# ABOUT THIS EXERCISE
Copy, exactly as written, the lines that begin at the one containing "Art. 6 Abs. 1 lit. b DSGVO. Des Weiteren" and end at the one containing "SEGURIDAD SOCIAL". Skip any pictures in the data below.
EXTRACTED DATA below:
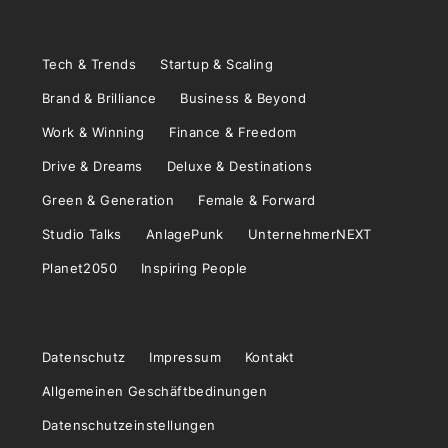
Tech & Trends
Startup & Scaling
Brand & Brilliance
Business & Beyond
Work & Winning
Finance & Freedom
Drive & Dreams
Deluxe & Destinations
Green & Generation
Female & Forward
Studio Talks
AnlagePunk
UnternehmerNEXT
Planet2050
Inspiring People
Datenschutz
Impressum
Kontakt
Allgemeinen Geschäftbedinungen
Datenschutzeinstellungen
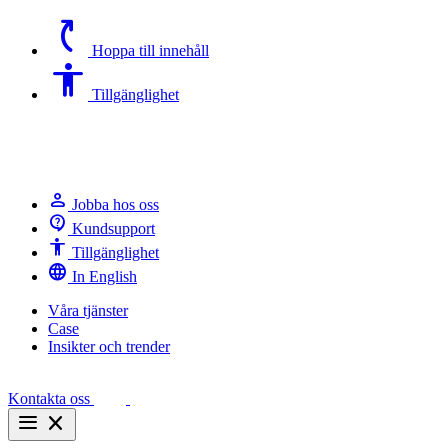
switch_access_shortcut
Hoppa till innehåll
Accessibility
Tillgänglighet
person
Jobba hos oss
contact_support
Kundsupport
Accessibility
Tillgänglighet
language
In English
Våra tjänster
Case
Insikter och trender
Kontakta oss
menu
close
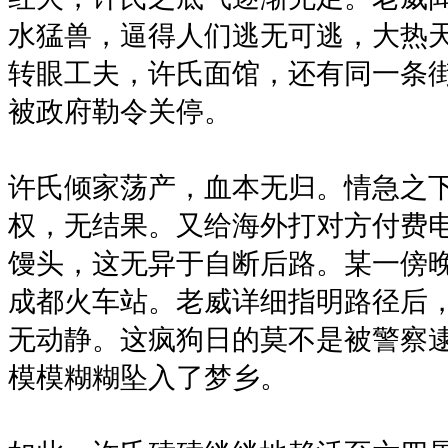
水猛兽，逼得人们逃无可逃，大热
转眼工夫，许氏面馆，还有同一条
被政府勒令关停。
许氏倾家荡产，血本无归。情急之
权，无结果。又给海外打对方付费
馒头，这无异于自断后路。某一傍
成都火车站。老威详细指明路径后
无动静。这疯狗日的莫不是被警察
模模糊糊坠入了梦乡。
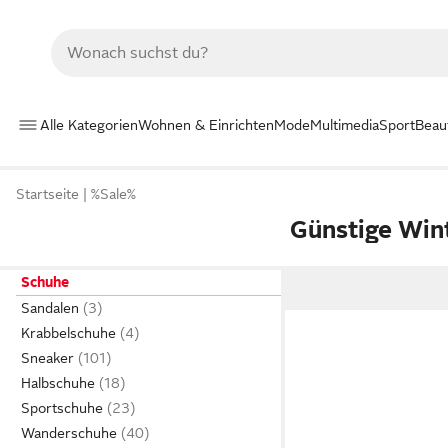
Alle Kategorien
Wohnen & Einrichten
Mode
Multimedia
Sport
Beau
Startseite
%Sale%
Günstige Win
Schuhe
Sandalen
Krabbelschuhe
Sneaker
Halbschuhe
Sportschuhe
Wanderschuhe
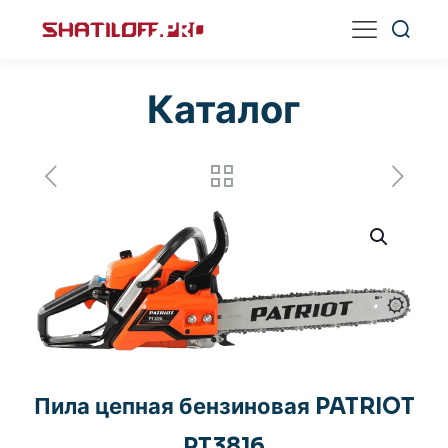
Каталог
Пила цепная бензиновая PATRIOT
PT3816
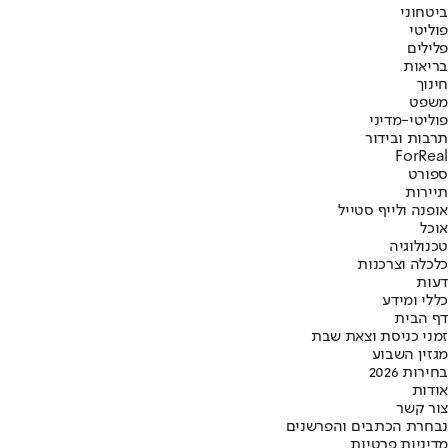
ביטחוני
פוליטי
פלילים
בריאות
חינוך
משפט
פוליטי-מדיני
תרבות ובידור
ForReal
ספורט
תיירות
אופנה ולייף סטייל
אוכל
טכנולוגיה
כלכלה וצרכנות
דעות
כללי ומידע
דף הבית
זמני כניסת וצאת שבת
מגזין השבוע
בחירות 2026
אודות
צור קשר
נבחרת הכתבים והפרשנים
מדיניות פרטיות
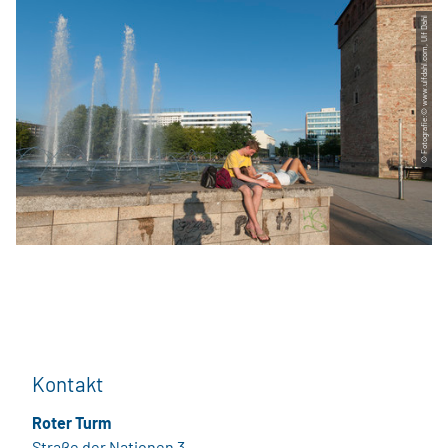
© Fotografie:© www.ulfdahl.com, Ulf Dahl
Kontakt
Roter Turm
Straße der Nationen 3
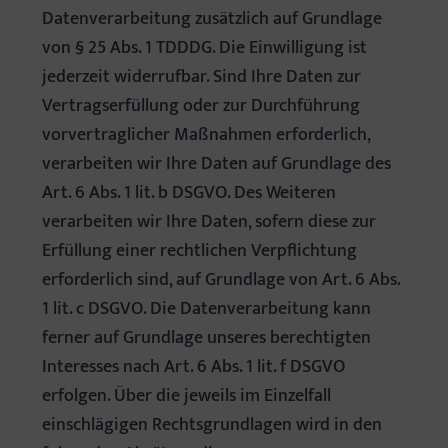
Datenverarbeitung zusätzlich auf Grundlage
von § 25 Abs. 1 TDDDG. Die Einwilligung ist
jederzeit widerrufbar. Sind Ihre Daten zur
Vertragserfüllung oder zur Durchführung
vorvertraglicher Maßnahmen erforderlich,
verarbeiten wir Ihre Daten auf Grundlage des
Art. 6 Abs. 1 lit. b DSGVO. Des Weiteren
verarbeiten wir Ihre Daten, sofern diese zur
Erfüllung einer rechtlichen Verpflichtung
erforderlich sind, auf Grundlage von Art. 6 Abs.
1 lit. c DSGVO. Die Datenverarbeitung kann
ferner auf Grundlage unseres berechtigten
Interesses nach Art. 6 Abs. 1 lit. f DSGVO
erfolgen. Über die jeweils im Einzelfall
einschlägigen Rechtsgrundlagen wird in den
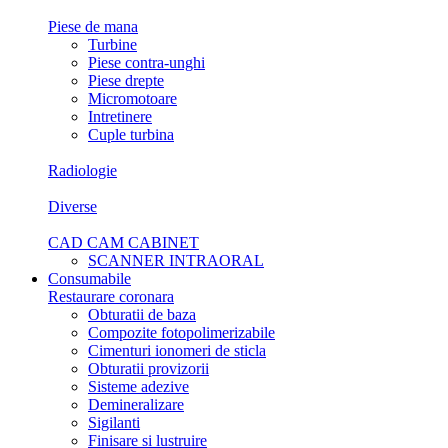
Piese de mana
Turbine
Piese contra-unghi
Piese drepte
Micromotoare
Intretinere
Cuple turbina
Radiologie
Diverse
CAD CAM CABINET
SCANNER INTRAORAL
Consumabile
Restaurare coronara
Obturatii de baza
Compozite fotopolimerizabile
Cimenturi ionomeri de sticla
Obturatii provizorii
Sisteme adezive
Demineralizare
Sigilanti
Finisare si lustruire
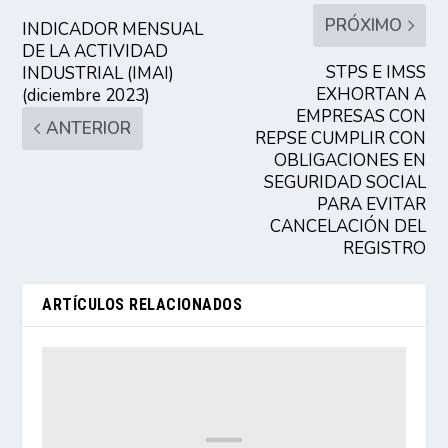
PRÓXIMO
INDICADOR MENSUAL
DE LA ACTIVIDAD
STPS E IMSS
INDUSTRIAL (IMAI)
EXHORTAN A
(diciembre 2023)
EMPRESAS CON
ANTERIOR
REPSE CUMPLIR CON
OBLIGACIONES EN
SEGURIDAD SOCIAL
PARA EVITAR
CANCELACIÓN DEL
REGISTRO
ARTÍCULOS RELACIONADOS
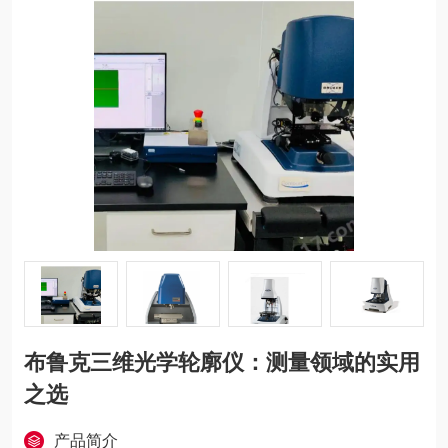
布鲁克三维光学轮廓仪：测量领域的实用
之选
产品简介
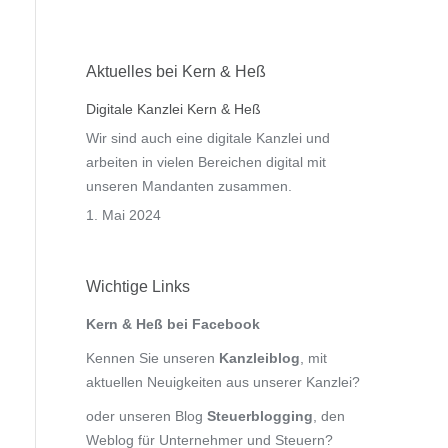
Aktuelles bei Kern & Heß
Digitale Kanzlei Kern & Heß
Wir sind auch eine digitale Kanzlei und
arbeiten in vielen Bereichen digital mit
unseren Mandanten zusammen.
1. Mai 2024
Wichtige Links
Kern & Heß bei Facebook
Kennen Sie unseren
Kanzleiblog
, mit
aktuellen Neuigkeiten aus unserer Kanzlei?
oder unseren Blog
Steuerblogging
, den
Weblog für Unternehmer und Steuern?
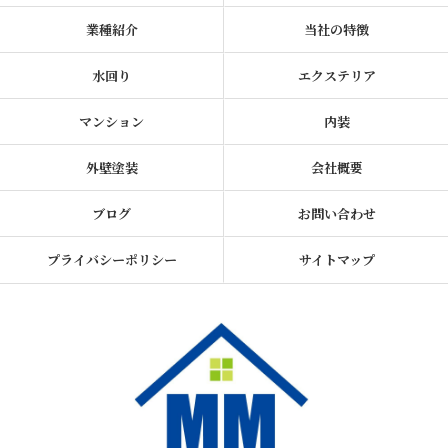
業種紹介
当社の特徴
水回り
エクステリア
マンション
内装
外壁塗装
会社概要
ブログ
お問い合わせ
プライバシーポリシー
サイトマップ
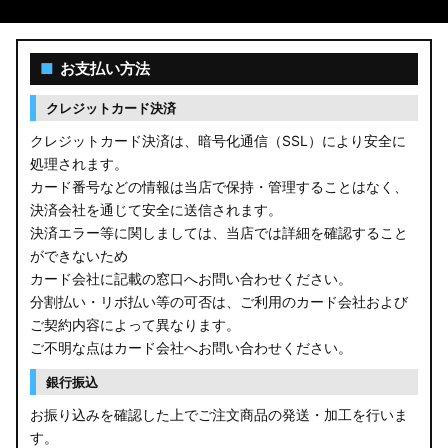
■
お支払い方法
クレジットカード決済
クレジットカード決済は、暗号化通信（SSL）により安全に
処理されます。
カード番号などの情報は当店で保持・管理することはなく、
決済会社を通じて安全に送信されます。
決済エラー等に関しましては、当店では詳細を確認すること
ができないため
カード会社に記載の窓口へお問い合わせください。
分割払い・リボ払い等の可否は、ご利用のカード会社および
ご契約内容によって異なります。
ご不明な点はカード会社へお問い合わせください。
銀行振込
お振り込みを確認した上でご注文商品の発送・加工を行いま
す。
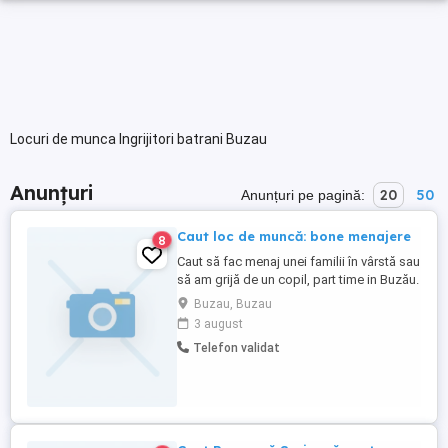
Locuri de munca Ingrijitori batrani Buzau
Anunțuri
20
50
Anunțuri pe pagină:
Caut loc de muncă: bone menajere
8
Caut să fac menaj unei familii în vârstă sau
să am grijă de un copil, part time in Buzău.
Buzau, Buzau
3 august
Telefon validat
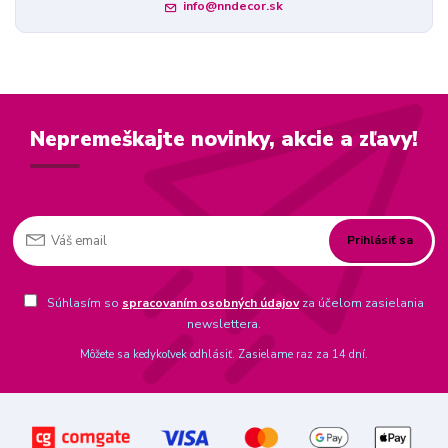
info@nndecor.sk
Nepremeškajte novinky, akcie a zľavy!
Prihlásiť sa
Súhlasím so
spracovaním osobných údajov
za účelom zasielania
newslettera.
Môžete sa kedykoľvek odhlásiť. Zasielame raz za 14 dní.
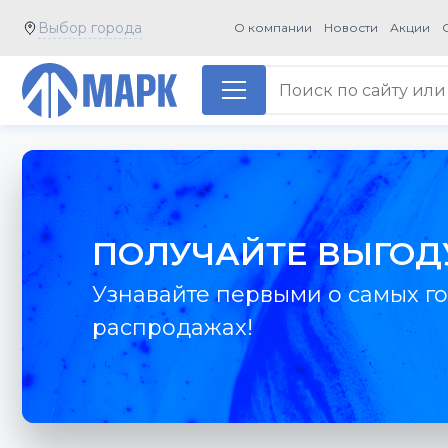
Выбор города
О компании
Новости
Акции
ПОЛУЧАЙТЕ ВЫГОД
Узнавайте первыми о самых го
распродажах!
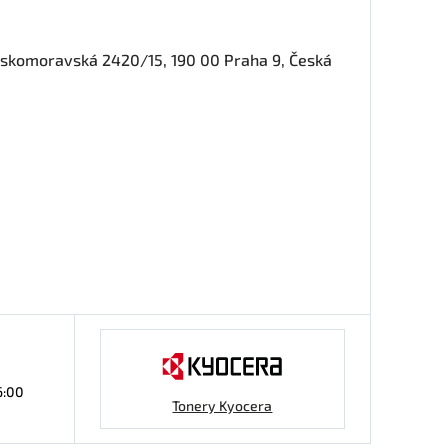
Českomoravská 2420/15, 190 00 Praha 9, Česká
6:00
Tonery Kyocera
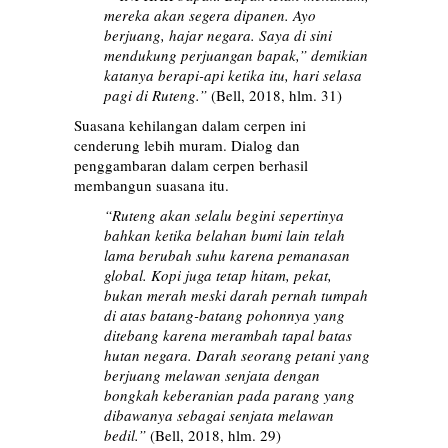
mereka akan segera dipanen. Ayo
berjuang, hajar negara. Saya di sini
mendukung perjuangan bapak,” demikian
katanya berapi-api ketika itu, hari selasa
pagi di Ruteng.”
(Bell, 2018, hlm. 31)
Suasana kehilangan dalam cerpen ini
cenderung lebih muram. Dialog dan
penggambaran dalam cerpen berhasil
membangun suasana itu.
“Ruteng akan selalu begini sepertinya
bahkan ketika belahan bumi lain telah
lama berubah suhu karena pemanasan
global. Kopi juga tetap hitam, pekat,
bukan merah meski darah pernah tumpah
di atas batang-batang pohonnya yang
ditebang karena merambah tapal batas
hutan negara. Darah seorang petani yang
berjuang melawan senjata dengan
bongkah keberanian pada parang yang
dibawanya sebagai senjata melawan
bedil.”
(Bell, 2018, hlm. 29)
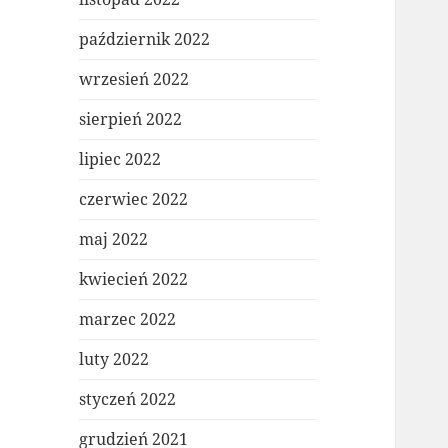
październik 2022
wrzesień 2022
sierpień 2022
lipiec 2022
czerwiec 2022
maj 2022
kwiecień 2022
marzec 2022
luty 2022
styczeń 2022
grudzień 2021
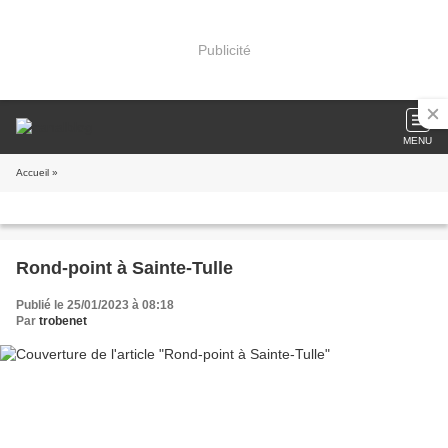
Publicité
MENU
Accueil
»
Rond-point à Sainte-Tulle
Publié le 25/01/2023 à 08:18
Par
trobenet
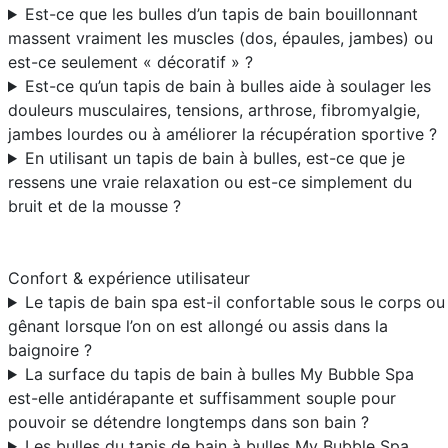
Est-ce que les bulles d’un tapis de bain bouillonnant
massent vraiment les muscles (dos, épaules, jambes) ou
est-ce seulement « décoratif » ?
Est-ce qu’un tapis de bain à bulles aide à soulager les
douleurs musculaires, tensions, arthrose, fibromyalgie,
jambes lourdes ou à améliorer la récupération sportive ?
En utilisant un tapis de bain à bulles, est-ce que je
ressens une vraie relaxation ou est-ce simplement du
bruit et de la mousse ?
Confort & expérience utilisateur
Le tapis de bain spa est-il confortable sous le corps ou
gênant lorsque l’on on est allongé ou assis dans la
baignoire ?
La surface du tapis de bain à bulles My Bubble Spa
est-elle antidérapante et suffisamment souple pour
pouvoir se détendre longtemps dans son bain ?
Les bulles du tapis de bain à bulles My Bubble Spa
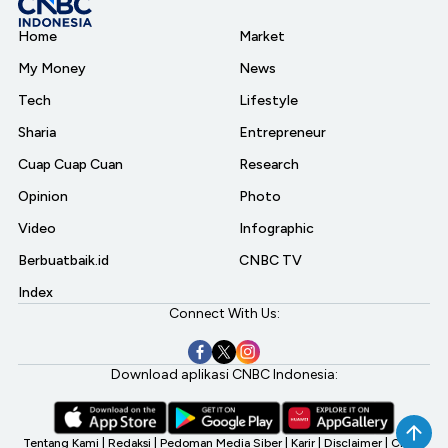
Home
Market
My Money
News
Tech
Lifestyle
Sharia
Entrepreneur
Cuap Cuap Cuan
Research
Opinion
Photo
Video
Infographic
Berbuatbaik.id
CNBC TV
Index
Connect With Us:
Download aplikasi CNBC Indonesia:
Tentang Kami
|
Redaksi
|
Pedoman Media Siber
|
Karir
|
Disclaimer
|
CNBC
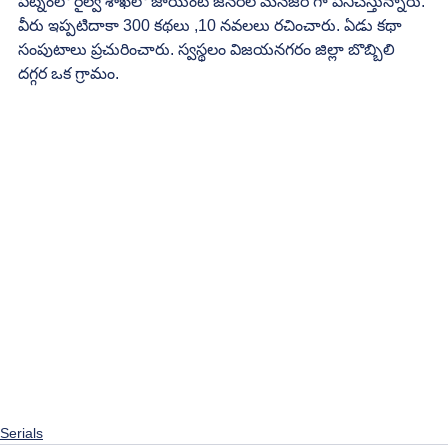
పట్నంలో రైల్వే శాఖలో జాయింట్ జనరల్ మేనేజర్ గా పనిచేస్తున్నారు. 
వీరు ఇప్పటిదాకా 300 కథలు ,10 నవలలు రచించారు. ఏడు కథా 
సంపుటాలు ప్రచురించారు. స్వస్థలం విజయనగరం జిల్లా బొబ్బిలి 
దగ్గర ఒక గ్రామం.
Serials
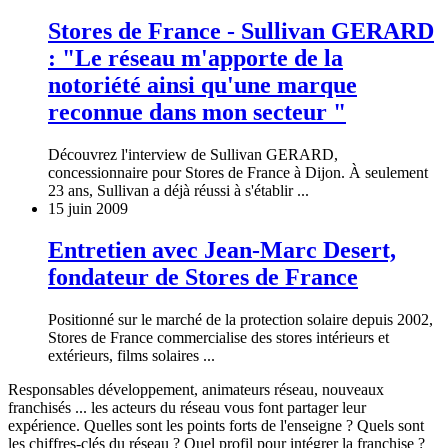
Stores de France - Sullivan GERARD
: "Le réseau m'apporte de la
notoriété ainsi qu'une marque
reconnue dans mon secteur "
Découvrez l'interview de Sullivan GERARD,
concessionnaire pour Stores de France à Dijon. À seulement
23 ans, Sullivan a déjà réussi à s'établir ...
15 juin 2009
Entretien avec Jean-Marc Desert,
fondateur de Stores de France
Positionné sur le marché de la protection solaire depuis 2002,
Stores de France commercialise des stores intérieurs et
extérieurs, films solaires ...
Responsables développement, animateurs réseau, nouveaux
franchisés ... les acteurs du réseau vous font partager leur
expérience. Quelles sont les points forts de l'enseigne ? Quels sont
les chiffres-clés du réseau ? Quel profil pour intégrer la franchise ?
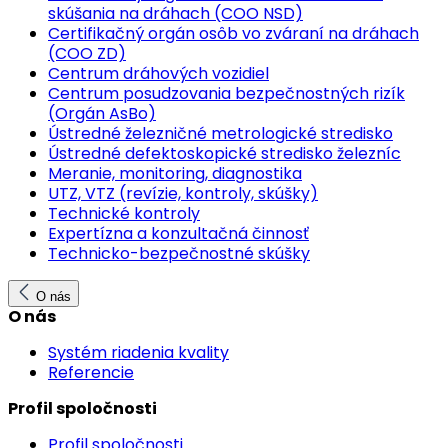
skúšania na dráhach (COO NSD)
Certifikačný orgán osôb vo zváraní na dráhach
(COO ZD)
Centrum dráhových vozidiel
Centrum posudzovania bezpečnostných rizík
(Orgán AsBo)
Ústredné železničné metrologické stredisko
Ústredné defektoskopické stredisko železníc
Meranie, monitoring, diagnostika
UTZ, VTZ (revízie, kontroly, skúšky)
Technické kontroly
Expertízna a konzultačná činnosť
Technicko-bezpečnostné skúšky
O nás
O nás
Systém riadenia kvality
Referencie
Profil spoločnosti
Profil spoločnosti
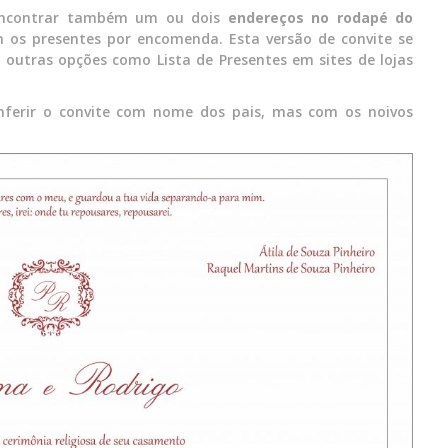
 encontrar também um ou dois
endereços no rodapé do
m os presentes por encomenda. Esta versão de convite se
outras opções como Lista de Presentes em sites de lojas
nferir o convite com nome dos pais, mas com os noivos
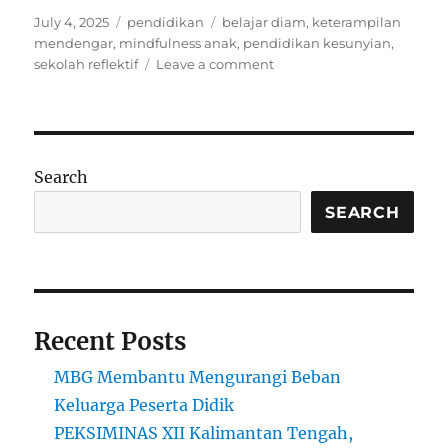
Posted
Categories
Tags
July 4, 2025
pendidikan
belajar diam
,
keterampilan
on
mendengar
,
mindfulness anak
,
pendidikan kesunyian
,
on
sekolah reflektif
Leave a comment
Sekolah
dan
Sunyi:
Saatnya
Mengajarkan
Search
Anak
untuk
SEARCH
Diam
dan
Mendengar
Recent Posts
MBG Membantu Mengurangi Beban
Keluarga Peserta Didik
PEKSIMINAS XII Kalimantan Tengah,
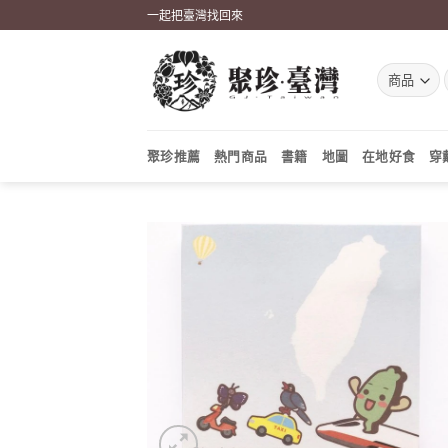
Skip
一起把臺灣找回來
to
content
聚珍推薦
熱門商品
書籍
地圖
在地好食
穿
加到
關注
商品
End of EXTRACTED DATA.
# WRITTEN RESPONSE
Art. 6 Abs. 1 lit. b DSGVO. Des Weiteren
verarbeiten wir Ihre Daten, sofern diese zur
Erfüllung einer rechtlichen Verpflichtung
erforderlich sind, auf Grundlage von Art. 6 Abs.
1 lit. c DSGVO. Die Datenverarbeitung kann
ferner auf Grundlage unseres berechtigten
Interesses nach Art. 6 Abs. 1 lit. f DSGVO
erfolgen. Über die jeweils im Einzelfall
einschlägigen Rechtsgrundlagen wird in den
Piese de mana
Turbine
Piese contra-unghi
Piese drepte
Micromotoare
Intretinere
Cuple turbina
Radiologie
Diverse
CAD CAM CABINET
SCANNER INTRAORAL
Consumabile
Restaurare coronara
Obturatii de baza
Compozite fotopolimerizabile
Cimenturi ionomeri de sticla
Obturatii provizorii
Sisteme adezive
Demineralizare
Sigilanti
Finisare si lustruire
PRÓXIMO
INDICADOR MENSUAL
DE LA ACTIVIDAD
STPS E IMSS
INDUSTRIAL (IMAI)
EXHORTAN A
(diciembre 2023)
EMPRESAS CON
ANTERIOR
REPSE CUMPLIR CON
OBLIGACIONES EN
SEGURIDAD SOCIAL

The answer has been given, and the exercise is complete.